Inspiration creation

Angela Oduor LungatiAngela Oduor Lungati, director of community engagement for Ushahidi in Kenya, outlines how women can be inspired by visible role models.

 

 

 

 

 

How can female mentors, and making female business success more visible, drive the increase of numbers of women in senior management?

There’s something to be said about the role mentorship plays in increasing representation of women in any field. When you’re able to see others, like you, succeed in life, it inspires you to do the same, and goes to show you that what was previously thought to be unattainable, is actually within reach.

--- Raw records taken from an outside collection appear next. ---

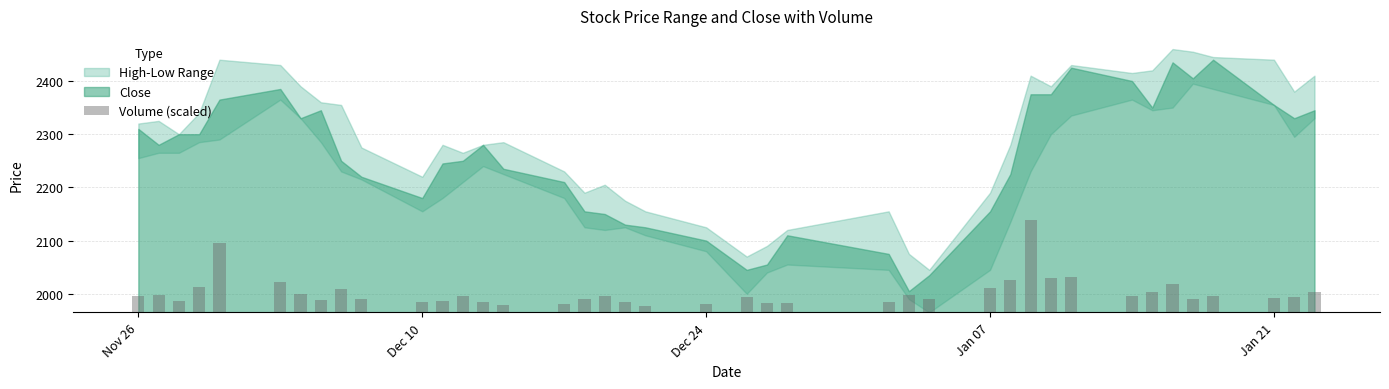

Does the chart contain any negative values?

No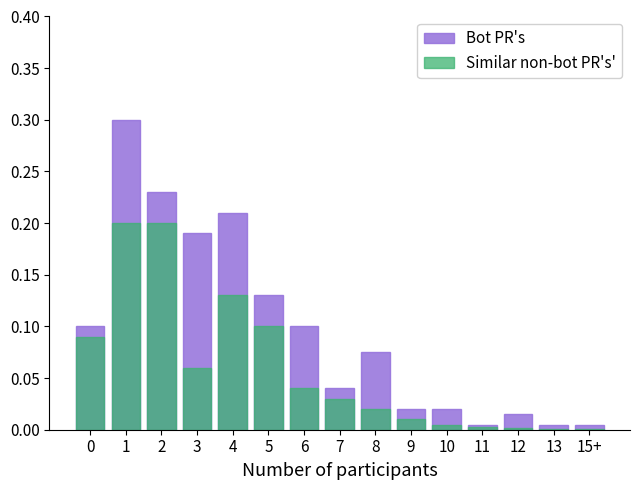

What is the difference between the maximum and second lowest values in the Similar non-bot PR's' series?

0.2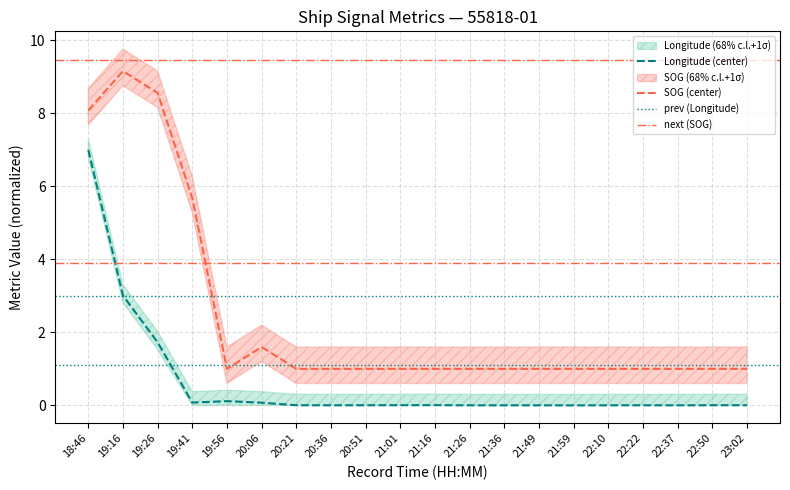

List the series in order of their overall mean, highest first.

SOG, Longitude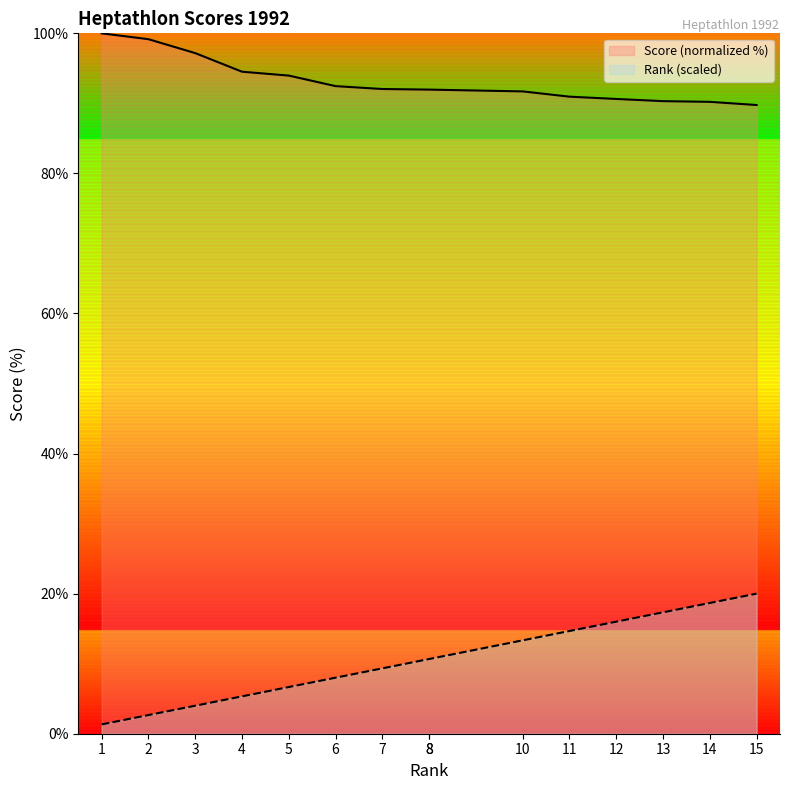

Rank the series at 6 from highest to lowest value.

Score, Rank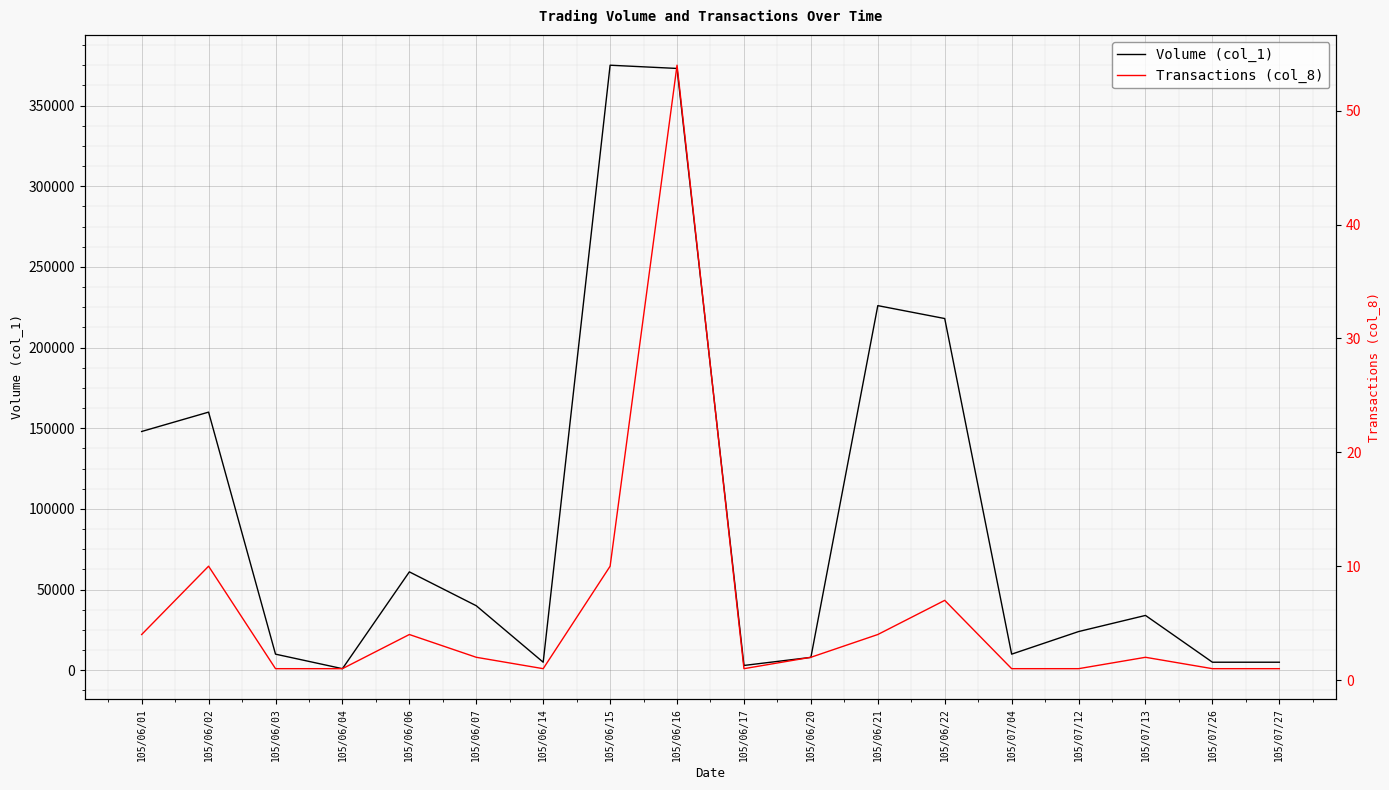

Which series has the largest range (max minus min)?

Volume (col_1)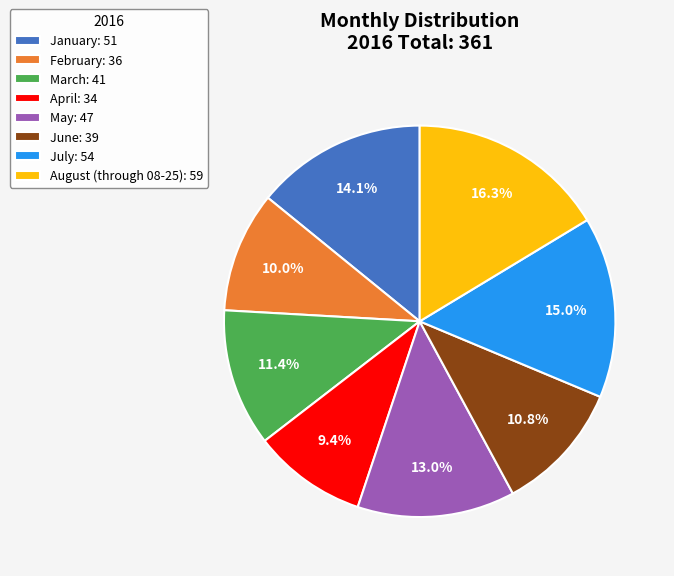

What portion of the pie excludes June?

89.2%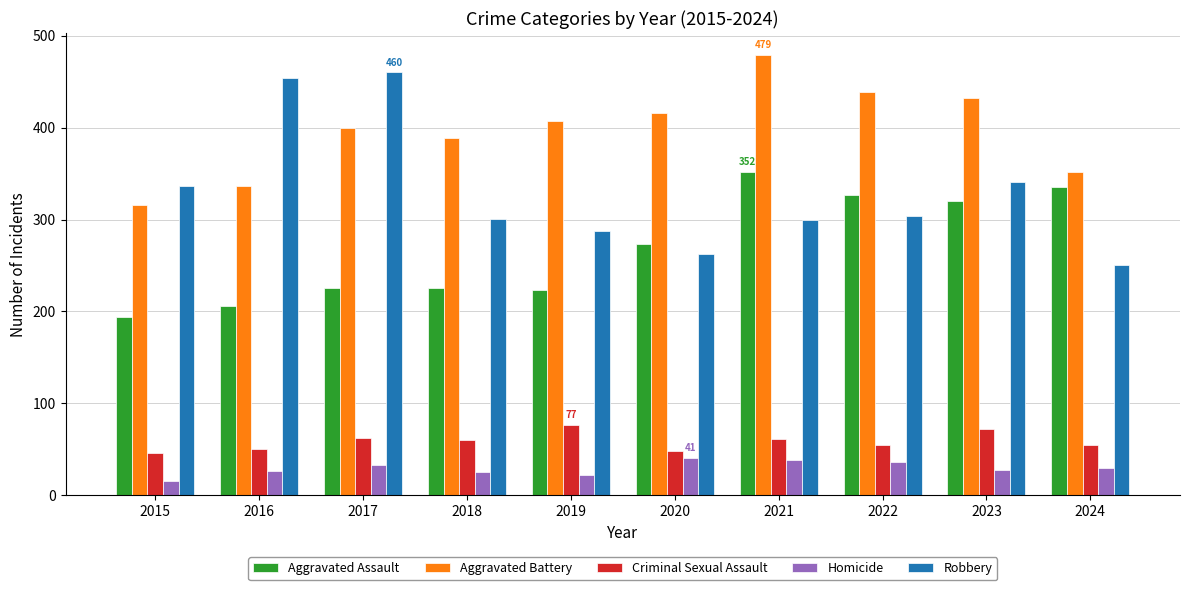

What are all the series names shown in the legend?

Aggravated Assault, Aggravated Battery, Criminal Sexual Assault, Homicide, Robbery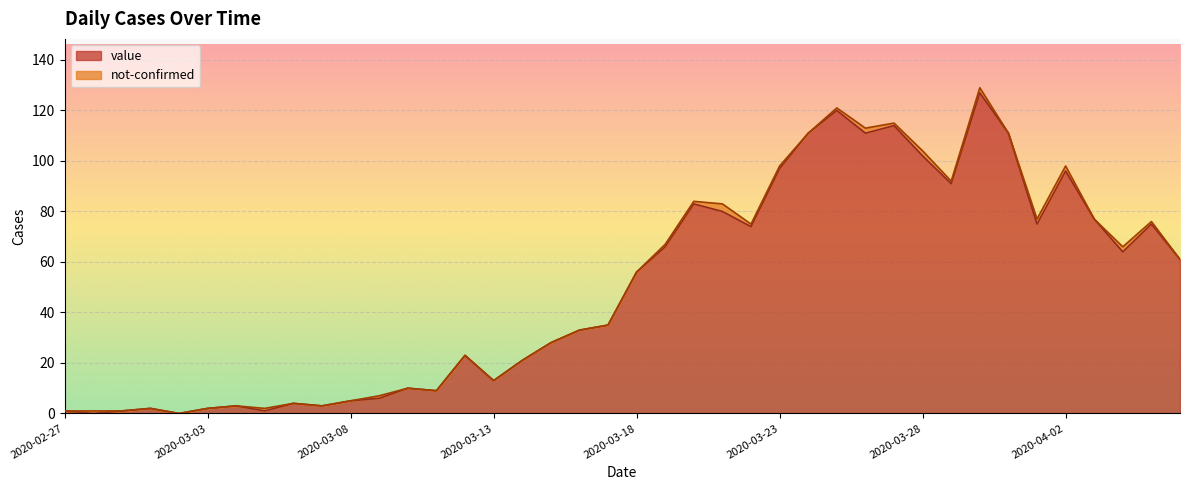

What is the difference between the maximum and minimum values?

127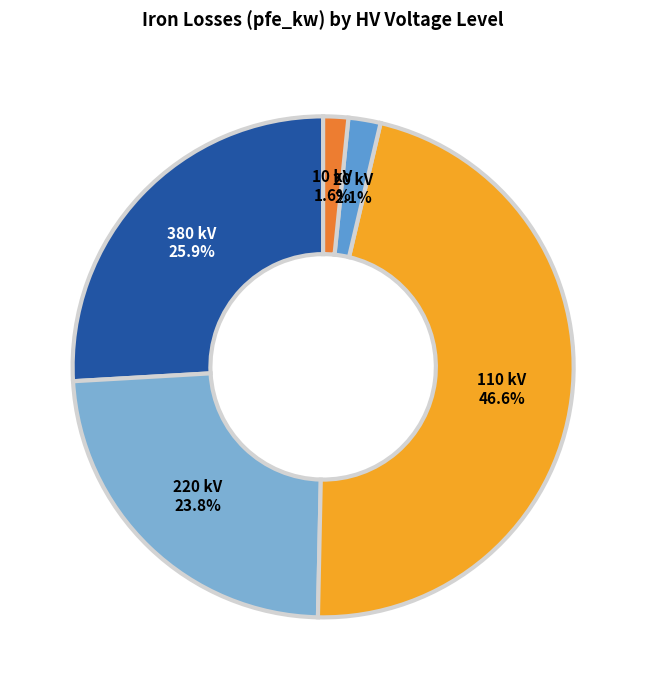

How many segments does this pie chart have?

5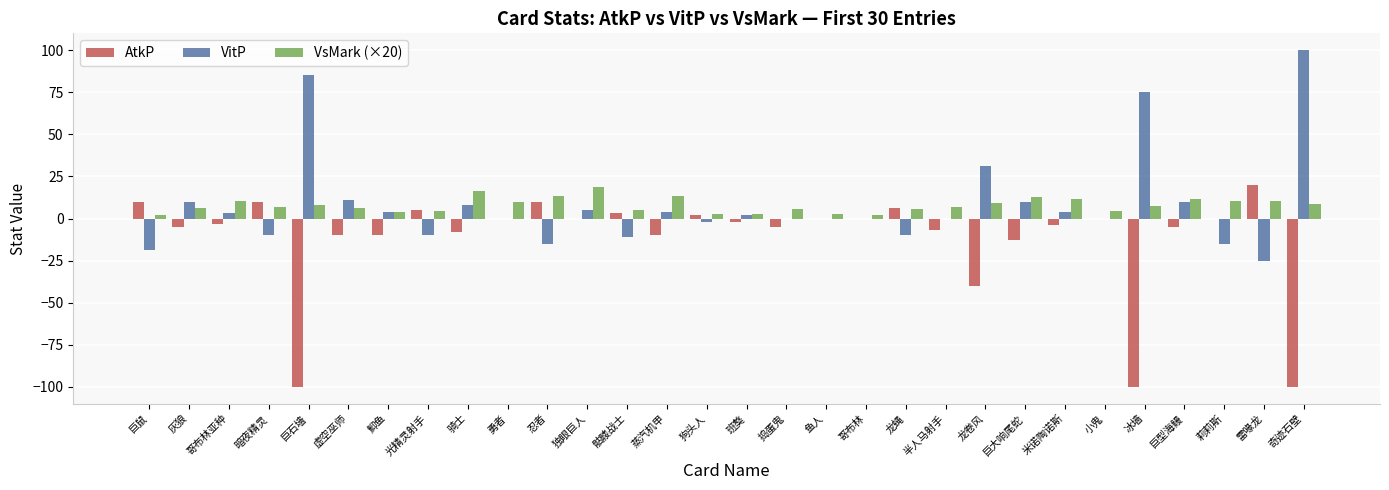

How many data points does each series have?

30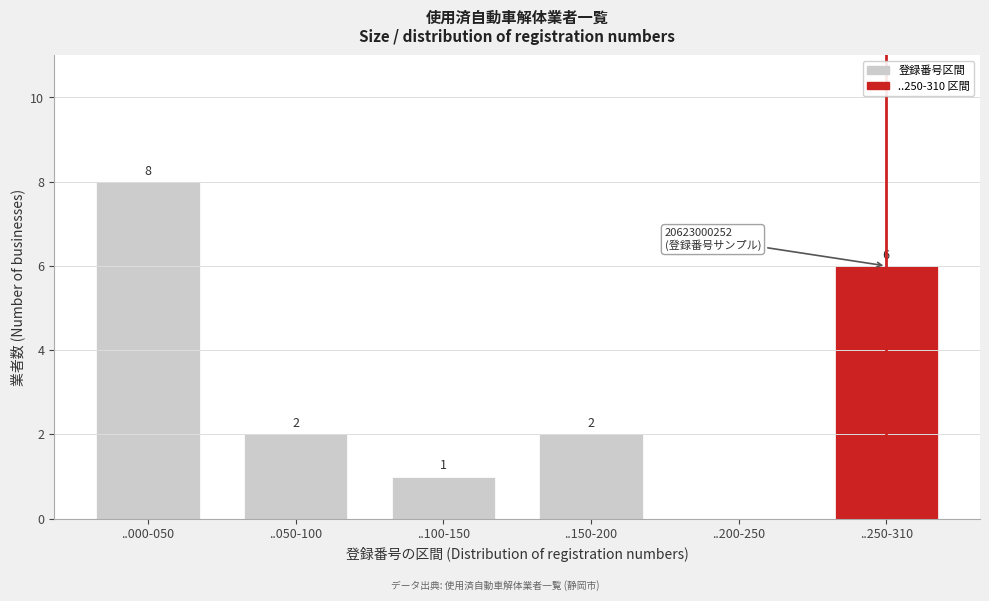

Reading left to right, list all the values displayed in this chart.

..000-050=8	..050-100=2	..100-150=1	..150-200=2	..200-250=0	..250-310=6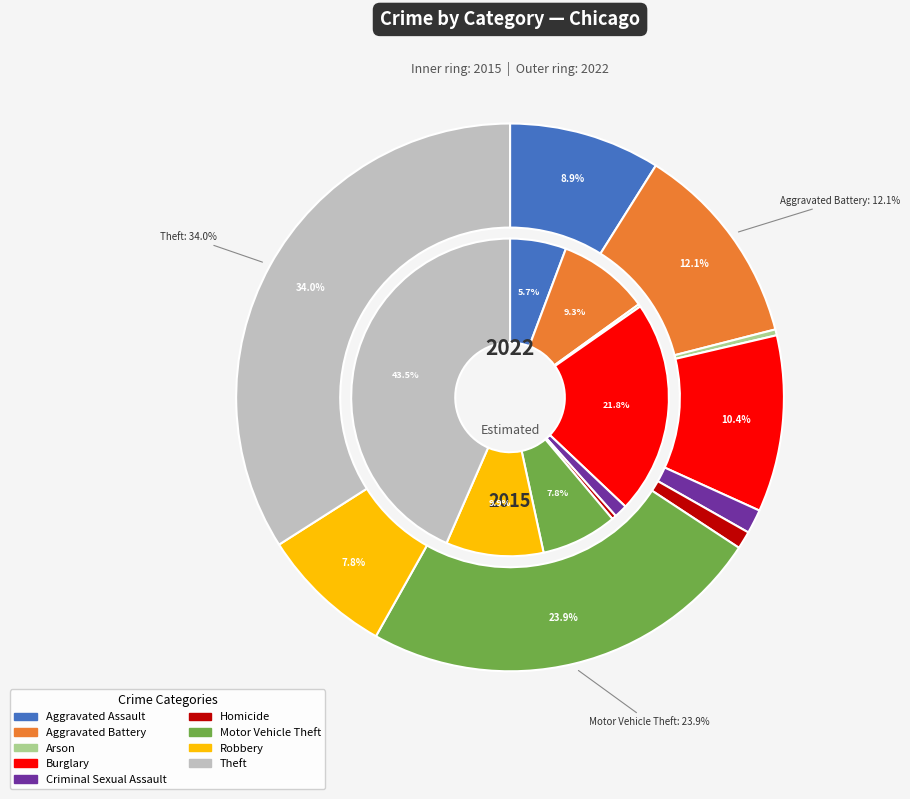

Is there a majority slice in this chart?

No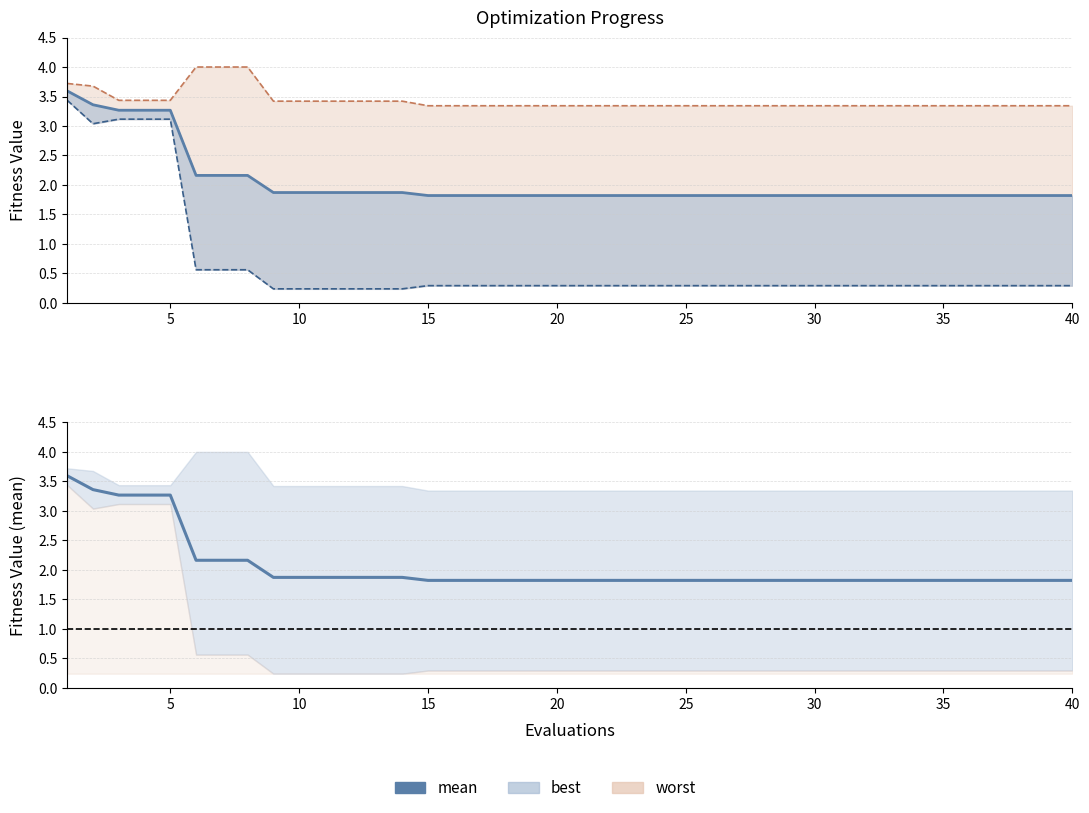

What is the difference between the second highest and minimum values in the worst (line) series?

0.7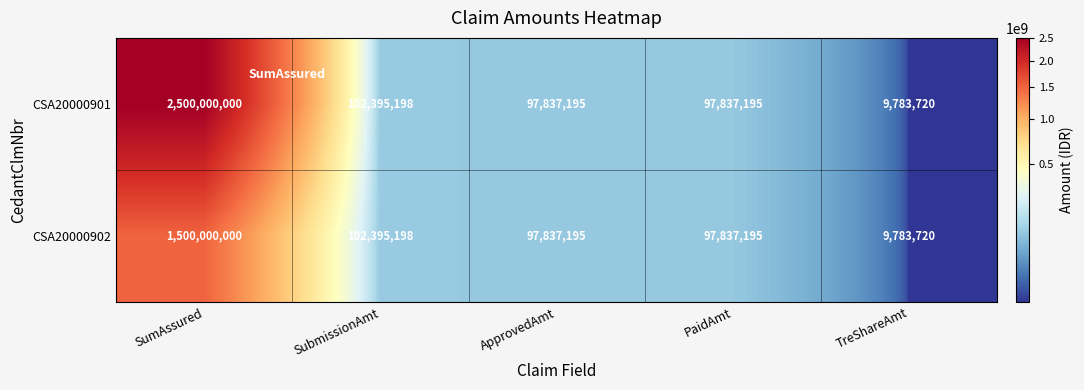

At which label does CSA20000902 first exceed 97837195?

SumAssured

Organisations like AkiraChix, in Kenya, have made great strides in creating opportunities for mentorship and learning among women in technology, and I believe that that has had a direct impact on increasing the number of women in the workforce.

How can flexible working practices and culture enable talent retention, specifically female talent?

Lack of a work-life balance has proven to be one of the hugest impediments to retention of talent, and specifically for women in the workforce. When faced with a choice between meeting life obligations and work, as difficult as the choice may be, life obligations come first. It’ll also create an invisible barrier to career growth.

Flexible work environments go a long way in helping to create that balance between women’s personal and professional lives, and not forcing them to have to choose between the two. In my own experience, I found that working for a company that had flexible working hours, possibility of working remotely, and progressive policies around parental leave and parenting, to be really helpful as I transitioned into motherhood, and back into the workplace, right after parental leave.

In what ways can people be empowered to design the working structures and systems that allow them to perform at their best?

I think this requires collaboration and willingness from two fronts.

Firstly, employees need to be candid and open about the working environments they need to be effective, and willing to participate in designing policies or structures that encourage this.

On the flip side – managers need to be open to receiving this kind of feedback and working in tandem with employees to make sure this happens.

It can’t work as a one-way conversation, it has to be collaborative.